(Saved data entries)

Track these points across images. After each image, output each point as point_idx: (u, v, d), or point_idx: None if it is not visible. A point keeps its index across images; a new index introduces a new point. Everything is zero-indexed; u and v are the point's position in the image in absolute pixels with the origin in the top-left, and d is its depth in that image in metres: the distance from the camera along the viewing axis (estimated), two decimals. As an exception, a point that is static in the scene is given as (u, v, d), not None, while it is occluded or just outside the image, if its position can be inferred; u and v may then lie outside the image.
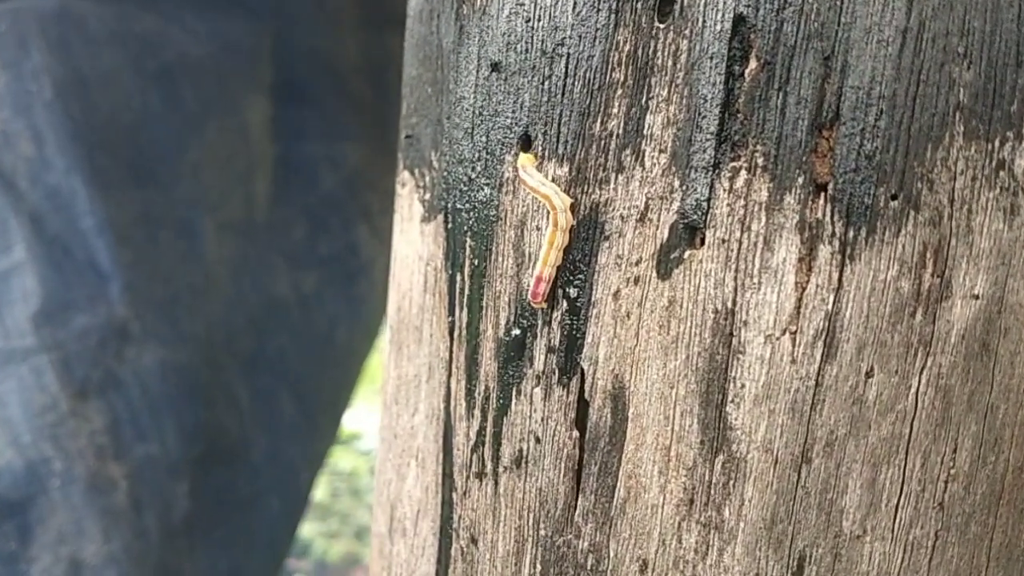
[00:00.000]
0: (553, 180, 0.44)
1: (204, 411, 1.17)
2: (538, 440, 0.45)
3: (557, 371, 0.44)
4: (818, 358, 0.38)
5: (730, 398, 0.40)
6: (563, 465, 0.44)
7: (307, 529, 2.49)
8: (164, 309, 1.14)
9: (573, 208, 0.43)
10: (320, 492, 2.61)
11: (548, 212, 0.43)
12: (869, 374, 0.37)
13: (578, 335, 0.44)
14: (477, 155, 0.47)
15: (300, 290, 1.33)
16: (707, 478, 0.40)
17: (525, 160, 0.44)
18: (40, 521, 1.07)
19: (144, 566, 1.11)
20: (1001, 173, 0.36)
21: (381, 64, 1.33)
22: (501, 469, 0.47)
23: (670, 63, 0.40)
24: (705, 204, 0.39)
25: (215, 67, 1.20)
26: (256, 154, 1.27)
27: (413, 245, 0.55)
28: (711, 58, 0.39)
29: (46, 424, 1.07)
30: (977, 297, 0.36)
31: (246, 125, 1.25)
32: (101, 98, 1.11)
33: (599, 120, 0.42)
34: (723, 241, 0.39)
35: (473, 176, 0.48)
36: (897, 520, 0.38)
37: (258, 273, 1.27)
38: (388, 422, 0.59)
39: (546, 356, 0.45)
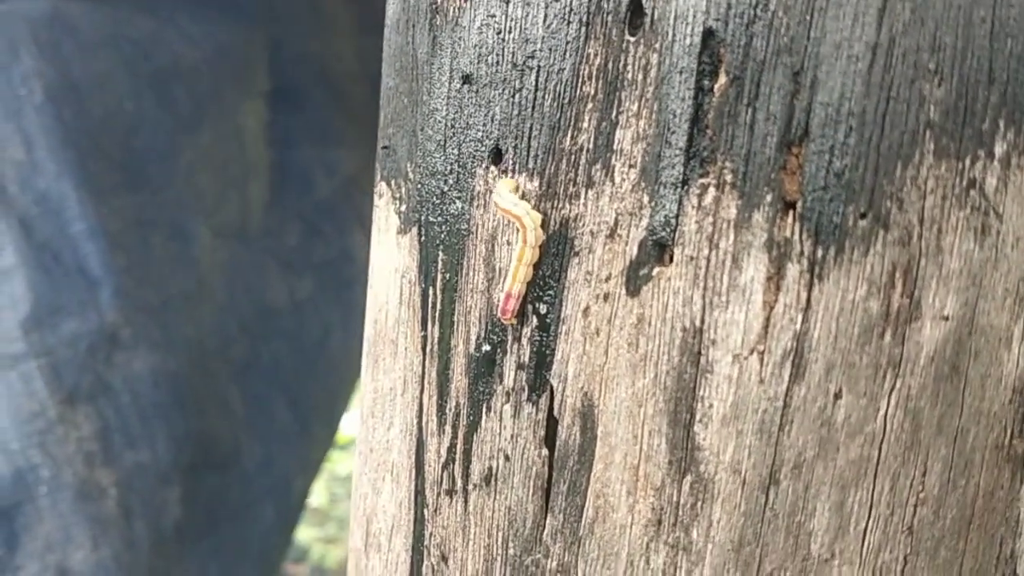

What you are asked to do:
Your answer must be an exact copy of the records, free of images.

Answer box:
Track these points across images. After each image, output each point as point_idx: (u, v, d), or point_idx: None if it is not visible. A point keeps its index across images; a new index introduces a new point. Everything is zero-indexed; u and v are the point's position in the image in absolute pixels with the origin in the top-left, and d is its depth in that image in metres: the distance from the camera along the viewing axis (estimated), two decimals. As an exception, a point that is static in the scene is given as (u, v, d), not None, while it is occluded or just outside the image, if its position can be inferred; u and v may then lie outside the image.
[00:00.000]
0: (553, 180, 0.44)
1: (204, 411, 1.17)
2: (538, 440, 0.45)
3: (557, 371, 0.44)
4: (818, 358, 0.38)
5: (730, 398, 0.40)
6: (563, 465, 0.44)
7: (307, 529, 2.49)
8: (164, 309, 1.14)
9: (573, 208, 0.43)
10: (320, 492, 2.61)
11: (548, 212, 0.43)
12: (869, 374, 0.37)
13: (578, 335, 0.44)
14: (477, 155, 0.47)
15: (300, 290, 1.33)
16: (707, 478, 0.40)
17: (525, 160, 0.44)
18: (40, 521, 1.07)
19: (144, 566, 1.11)
20: (1001, 173, 0.36)
21: (381, 64, 1.33)
22: (501, 469, 0.47)
23: (670, 63, 0.40)
24: (705, 204, 0.39)
25: (215, 67, 1.20)
26: (256, 154, 1.27)
27: (413, 245, 0.55)
28: (711, 58, 0.39)
29: (46, 424, 1.07)
30: (977, 297, 0.36)
31: (246, 125, 1.25)
32: (101, 98, 1.11)
33: (599, 120, 0.42)
34: (723, 241, 0.39)
35: (473, 176, 0.48)
36: (897, 520, 0.38)
37: (258, 273, 1.27)
38: (388, 422, 0.59)
39: (546, 356, 0.45)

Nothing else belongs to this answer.